The President of CNBC, Mark Hoffman, called Haines a “building block” of the financial networks’ programming.
“With his searing wit, profound insight and piercing interview style, he was a constant and trusted presence in business news for more than 20 years,” Hoffman said in a statement to CNBC employees. “From the dotcom bubble to the tragic events of 9/11 to the depths of the financial crisis, Mark was always the unflappable pro,” said Hoffman. “Mark loved CNBC and we loved him back. He will be deeply missed.”
Yesterday, even the New York Stock Exchange had a moment of silence in honor or Haines.
“He worked his way into this community very well. When the news popped out this morning it swept across the floor in a manner usually reserved for some large geopolitical event that moves markets,” said Art Cashin, director of floor operations for UBS. “Everybody was riveted.”

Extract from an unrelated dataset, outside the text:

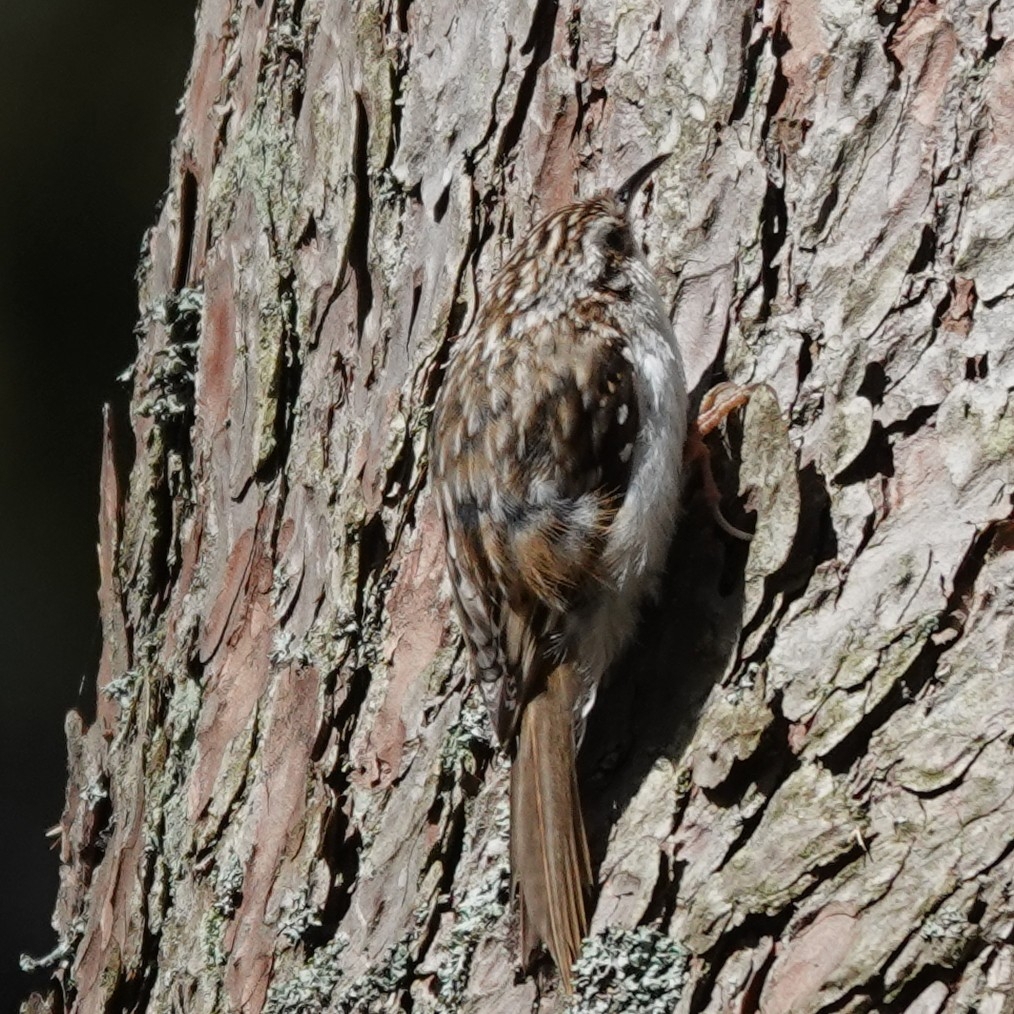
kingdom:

Haines (65) had worked his way up to be the founding anchor of the network’s signature morning show, “Squawk Box,” and helped develop its format. He had served as a news anchor for KYW-TV in Philadelphia, WABC-TV in New York, and WPRI-TV in Providence, joining CNBC in 1989.
Haines obtained a law degree from the University of Pennsylvania Law School and wass a member of the New Jersey State Bar. In 2000, he was named in Brill’s Content’s “Influence List.”
As yet, the cause of death has not been released but we will report as soon as further details are available.